Mon amie,

Je crois que depuis longtemps tu m’as oubliée, que depuis longtemps tu ne penses plus à moi.
Cette lettre ne te parviendra jamais, je crois, c’est comme une bouteille à la mer qui est si grande.

Je ne sais plus où tu es, je ne connais même pas ta dernière adresse.

Est-ce une lettre d’amour que je suis en train de t’écrire ? Je crois que oui…

Je dois te dire que parfois, dans la rue, j’aperçois ici ou là une fille de dos, dont les grands cheveux pendent jusqu’à la taille et ces fois-là, mon cœur se met à battre très fort car je crois t’avoir reconnue. Bien sûr, ce n’est pas toi mais, alors, je sais que de toute ma vie je n’ai jamais cessé de t’aimer.

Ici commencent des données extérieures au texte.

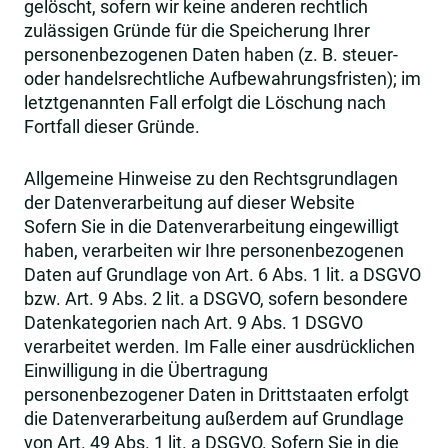
gelöscht, sofern wir keine anderen rechtlich
zulässigen Gründe für die Speicherung Ihrer
personenbezogenen Daten haben (z. B. steuer-
oder handelsrechtliche Aufbewahrungsfristen); im
letztgenannten Fall erfolgt die Löschung nach
Fortfall dieser Gründe.
Allgemeine Hinweise zu den Rechtsgrundlagen
der Datenverarbeitung auf dieser Website
Sofern Sie in die Datenverarbeitung eingewilligt
haben, verarbeiten wir Ihre personenbezogenen
Daten auf Grundlage von Art. 6 Abs. 1 lit. a DSGVO
bzw. Art. 9 Abs. 2 lit. a DSGVO, sofern besondere
Datenkategorien nach Art. 9 Abs. 1 DSGVO
verarbeitet werden. Im Falle einer ausdrücklichen
Einwilligung in die Übertragung
personenbezogener Daten in Drittstaaten erfolgt
die Datenverarbeitung außerdem auf Grundlage
von Art. 49 Abs. 1 lit. a DSGVO. Sofern Sie in die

De t’aimer toujours et autant que dans ce temps où nous marchions sur les plages main dans la main, où nous dansions serrées l’une contre l’autre, où l’on se roulait dans l’herbe en riant, où l’on se parlait toute la nuit jusqu’à l’aube et où, mes yeux plongés dans les tiens nous nous regardions pendant des heures jusqu’à percer nos âmes.

Ah ! Tes yeux sont restés là, dans la chambre noire qui me sert de cerveau. Non, ce n’est pas comme l’œil qui dans la tombe regarde Caïn, plein de reproche, non, c’est une infinie douceur de jade.

Et je me laisse ainsi bercer, je me laisse immerger doucement dans le souvenir de nos étreintes, quand l’amour s’ajoutait à l’amour. Tu me rendais heureuse et, tu vois, tu me rends toujours heureuse.

Oui, c’est vraiment platonique de penser à toi comme cela, de caresser ta peau avec seulement ces quelques lignes qui s’écoulent sur la page, ces lignes que tu ne liras jamais. Nous nous sommes éloignées mais je n’ai aucune amertume de ne plus te savoir près de moi. A-t-on l’amertume d’un splendide coucher de soleil qui a disparu ? Non, son image reste toujours magnifique en nous. C’est cela que je ressens quand je pense à toi.

Je me dis que peut-être, toi aussi, tu penses à moi en ce moment même avec la même intensité, la même émotion. J’aime à le croire et c’est pour cela, pour sentir cette vibration, que je reste vivante.

À toi.

Sappho

Atelier d’écriture Bègles. 1er mars 22. CG.